Let $\Omega$ an open and bounded domain in $R^n$ . Let $u \in W^{1,p} (\Omega) \cap L^{\infty}(\Omega)$ $(2 \leq p < \infty)$ . Let $B \subset \subset \Omega$ a open ball and consider $u_1$ the restriction of $u$ on $B$. Then we have $u_1 \in W^{1,p} (B) \cap L^{\infty}(B)$. Let $T : W^{1,p} (B) \rightarrow L^{p}(\partial B) $ the trace operator. Can I say that $T(u_1) \in L^{\infty}(\partial B)$ ? Intuitively this is true .. But I dont know how to proof or counter example... Someone can give me a help?
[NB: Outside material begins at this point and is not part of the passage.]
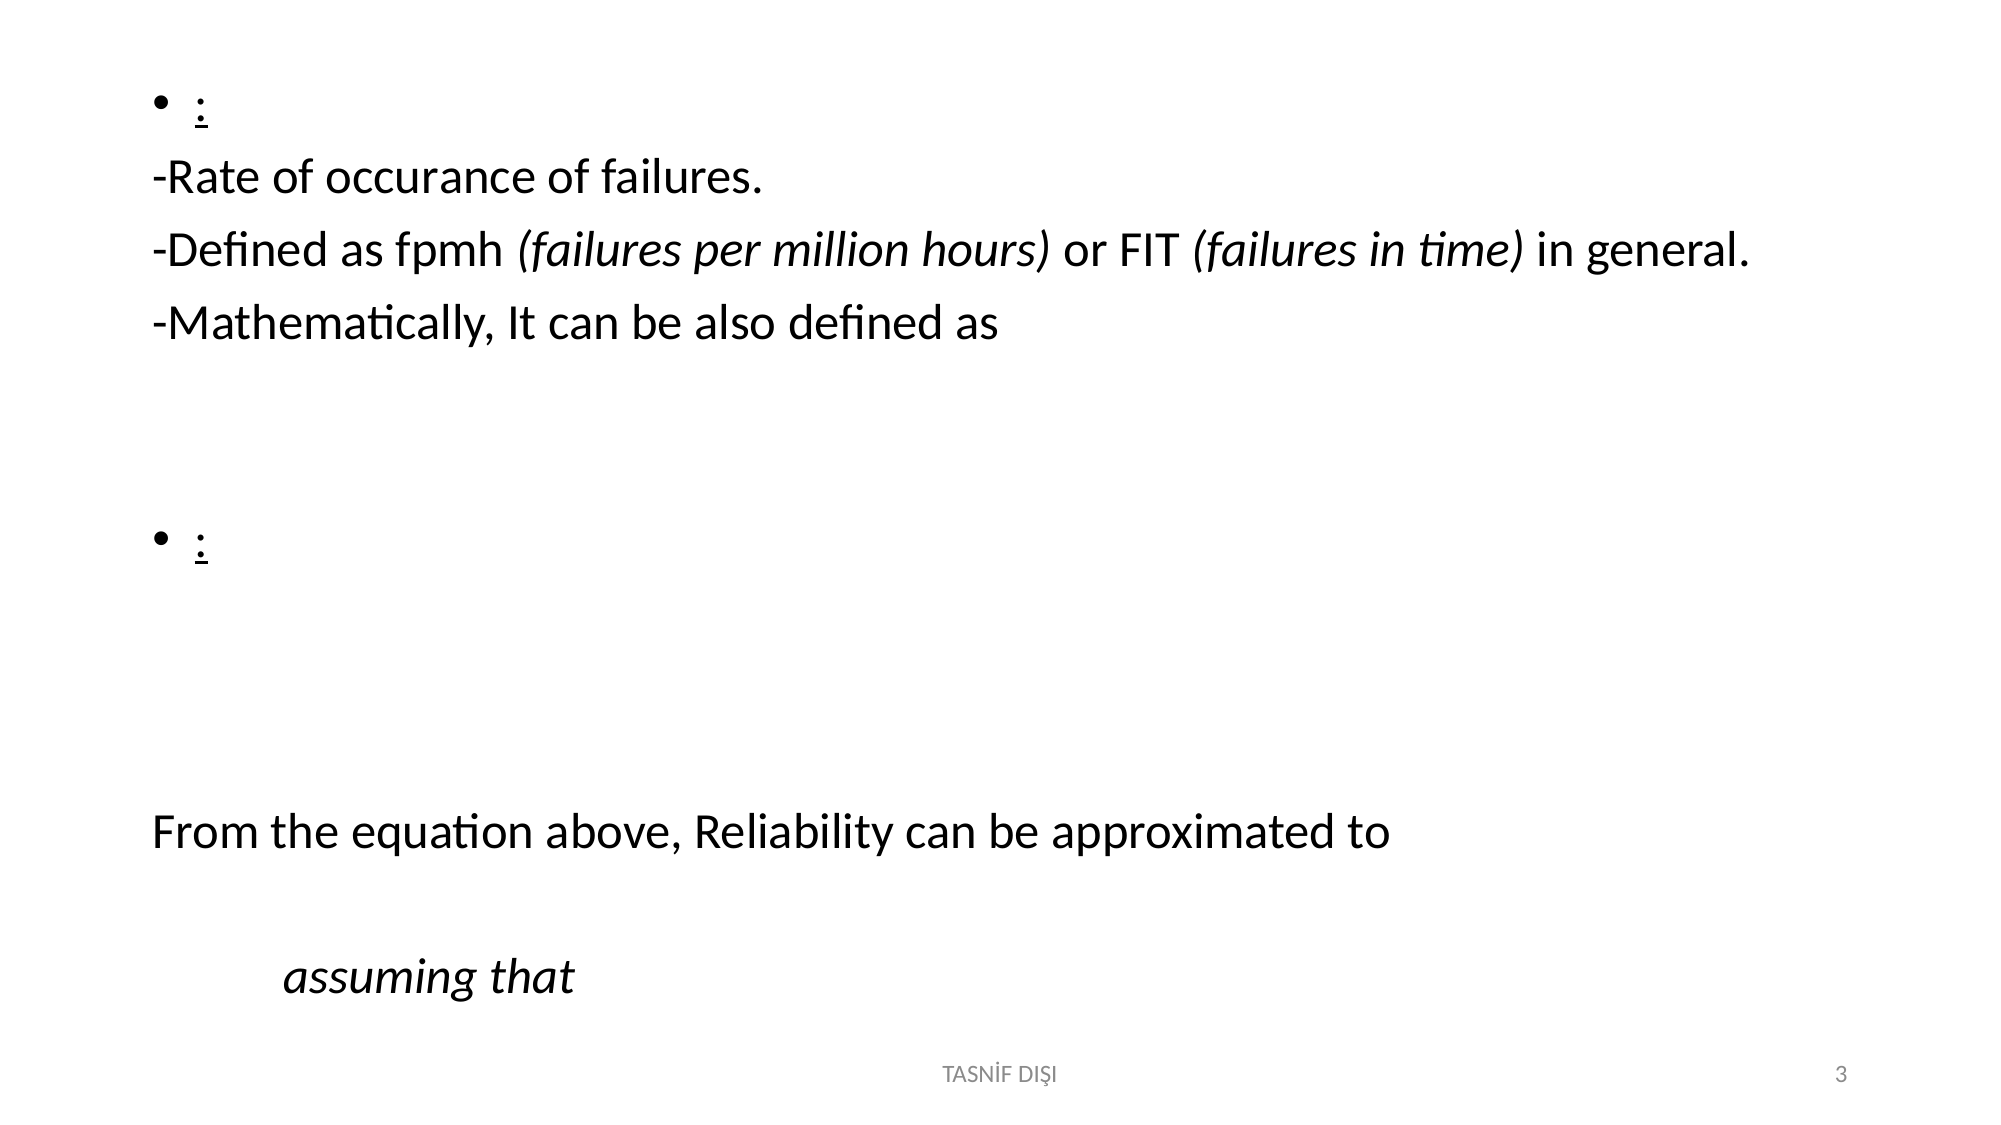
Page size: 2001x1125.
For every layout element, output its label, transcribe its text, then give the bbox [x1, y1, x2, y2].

footer TASNİF DIŞI [662, 1042, 1338, 1103]
slide_number 3 [1412, 1042, 1863, 1103]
I am not good with the trace operator...
thanks in advance
Let $\phi_n\in C^\infty(B)$ be a sequence satisfying: $\phi_n\to u_1$ in $W^{1,p}(B)$ and $\|\phi_n\|_\infty\le M$ for all $n$, where $M$ is a positive constant (see here).
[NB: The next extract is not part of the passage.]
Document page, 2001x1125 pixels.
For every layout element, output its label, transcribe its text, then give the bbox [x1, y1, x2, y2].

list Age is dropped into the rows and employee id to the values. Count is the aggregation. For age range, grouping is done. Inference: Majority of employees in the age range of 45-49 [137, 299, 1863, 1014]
Note that $\phi_n\to u_1$ in $W^{1,p}(B)$, therefore, $(\phi_n-M)^+\to (u_1-M)^+$ in $W^{1,p}(B)$.
By one hand, $T((\phi_n-M)^+)=0$ for all $n$. On the other hand, once $(\phi_n-M)^+\to (u_1-M)^+$ in $W^{1,p}(B)$, we have that $T((\phi_n-M)^+)\to T((u_1-M)^+)$, thus $T((u_1-M)^+)=0$.
The last paragraph does implies that $$\inf\{\alpha\in\mathbb{R}:\ T((u_1-\alpha)^+)=0\}<\infty.$$
To conclude, use this post.